All records below are to be repeated exactly, with the pictures left out.
(Beginning of EXERCISE INPUT)
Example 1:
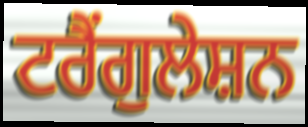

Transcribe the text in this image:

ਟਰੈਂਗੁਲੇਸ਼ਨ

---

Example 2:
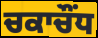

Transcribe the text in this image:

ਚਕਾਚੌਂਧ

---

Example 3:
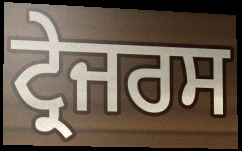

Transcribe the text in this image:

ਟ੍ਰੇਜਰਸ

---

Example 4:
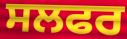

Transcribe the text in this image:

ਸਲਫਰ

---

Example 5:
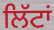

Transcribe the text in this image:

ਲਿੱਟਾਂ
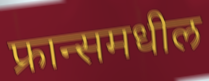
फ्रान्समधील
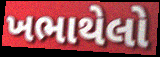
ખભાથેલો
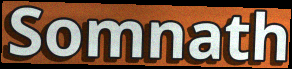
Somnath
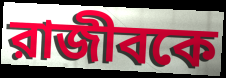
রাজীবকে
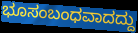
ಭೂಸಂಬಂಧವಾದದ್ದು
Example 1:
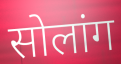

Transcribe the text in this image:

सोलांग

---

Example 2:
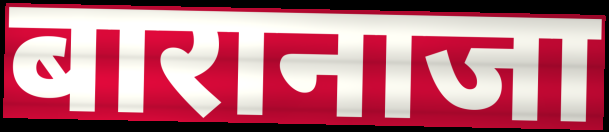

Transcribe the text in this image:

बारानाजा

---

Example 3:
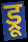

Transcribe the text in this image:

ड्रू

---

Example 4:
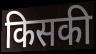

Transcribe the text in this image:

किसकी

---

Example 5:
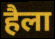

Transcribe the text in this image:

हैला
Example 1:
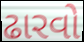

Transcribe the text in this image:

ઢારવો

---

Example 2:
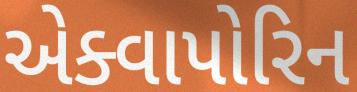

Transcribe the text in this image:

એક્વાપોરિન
(End of EXERCISE INPUT)
SOLUTION TO THIS TASK:
Example 1:

Transcribe the text in this image:

ਟਰੈਂਗੁਲੇਸ਼ਨ

---

Example 2:

Transcribe the text in this image:

ਚਕਾਚੌਂਧ

---

Example 3:

Transcribe the text in this image:

ਟ੍ਰੇਜਰਸ

---

Example 4:

Transcribe the text in this image:

ਸਲਫਰ

---

Example 5:

Transcribe the text in this image:

ਲਿੱਟਾਂ
फ्रान्समधील
ખભાથેલો
Somnath
রাজীবকে
ಭೂಸಂಬಂಧವಾದದ್ದು
Example 1:

Transcribe the text in this image:

सोलांग

---

Example 2:

Transcribe the text in this image:

बारानाजा

---

Example 3:

Transcribe the text in this image:

ड्रू

---

Example 4:

Transcribe the text in this image:

किसकी

---

Example 5:

Transcribe the text in this image:

हैला
Example 1:

Transcribe the text in this image:

ઢારવો

---

Example 2:

Transcribe the text in this image:

એક્વાપોરિન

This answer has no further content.